## Exercise prompt
Write every line of the material again exactly, with no pictures in the copy.

## Data excerpt
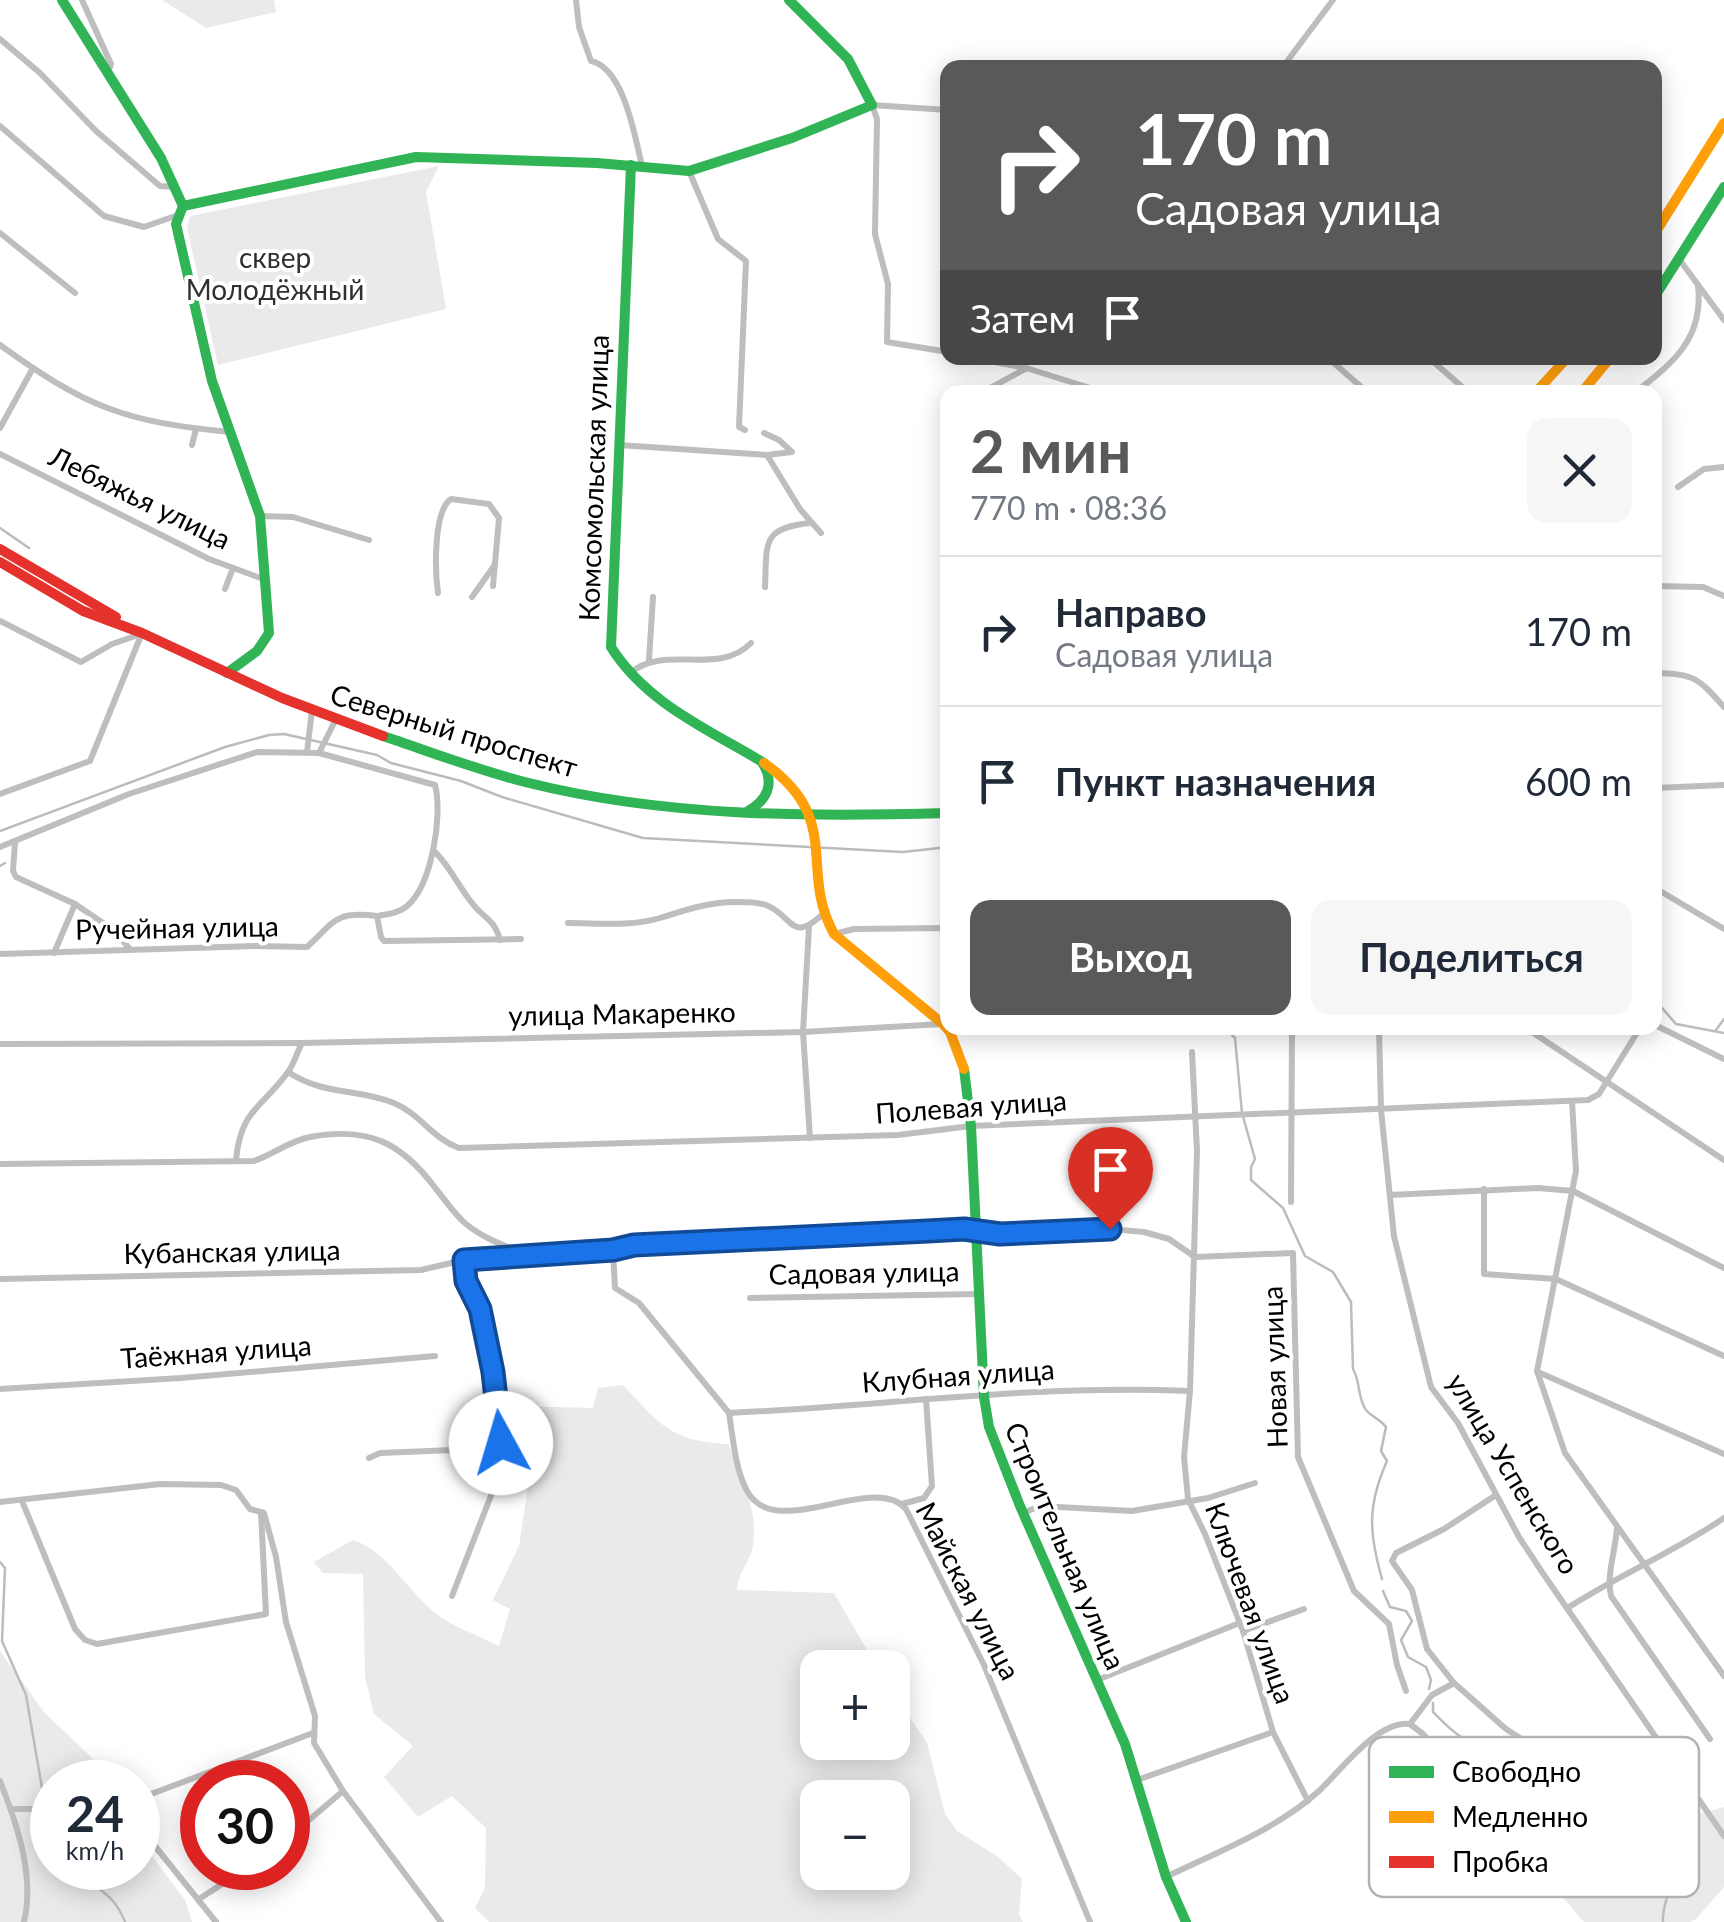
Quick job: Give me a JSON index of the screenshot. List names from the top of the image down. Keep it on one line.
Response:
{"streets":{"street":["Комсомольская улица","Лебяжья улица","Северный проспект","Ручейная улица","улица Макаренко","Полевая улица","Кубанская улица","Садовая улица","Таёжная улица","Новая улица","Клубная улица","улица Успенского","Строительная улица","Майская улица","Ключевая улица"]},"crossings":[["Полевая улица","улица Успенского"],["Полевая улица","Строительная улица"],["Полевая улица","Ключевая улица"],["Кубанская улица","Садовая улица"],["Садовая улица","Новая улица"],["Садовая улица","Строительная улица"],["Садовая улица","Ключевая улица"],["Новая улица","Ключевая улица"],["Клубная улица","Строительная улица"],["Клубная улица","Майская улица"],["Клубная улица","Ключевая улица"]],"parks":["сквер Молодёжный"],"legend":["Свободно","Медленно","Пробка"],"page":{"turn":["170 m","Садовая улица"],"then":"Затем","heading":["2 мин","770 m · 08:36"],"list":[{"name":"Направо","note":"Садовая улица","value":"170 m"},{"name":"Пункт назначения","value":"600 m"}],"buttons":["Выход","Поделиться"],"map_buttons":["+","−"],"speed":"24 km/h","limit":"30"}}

## Answer space
Quick job: Give me a JSON index of the screenshot. List names from the top of the image down. Keep it on one line.
Response:
{"streets":{"street":["Комсомольская улица","Лебяжья улица","Северный проспект","Ручейная улица","улица Макаренко","Полевая улица","Кубанская улица","Садовая улица","Таёжная улица","Новая улица","Клубная улица","улица Успенского","Строительная улица","Майская улица","Ключевая улица"]},"crossings":[["Полевая улица","улица Успенского"],["Полевая улица","Строительная улица"],["Полевая улица","Ключевая улица"],["Кубанская улица","Садовая улица"],["Садовая улица","Новая улица"],["Садовая улица","Строительная улица"],["Садовая улица","Ключевая улица"],["Новая улица","Ключевая улица"],["Клубная улица","Строительная улица"],["Клубная улица","Майская улица"],["Клубная улица","Ключевая улица"]],"parks":["сквер Молодёжный"],"legend":["Свободно","Медленно","Пробка"],"page":{"turn":["170 m","Садовая улица"],"then":"Затем","heading":["2 мин","770 m · 08:36"],"list":[{"name":"Направо","note":"Садовая улица","value":"170 m"},{"name":"Пункт назначения","value":"600 m"}],"buttons":["Выход","Поделиться"],"map_buttons":["+","−"],"speed":"24 km/h","limit":"30"}}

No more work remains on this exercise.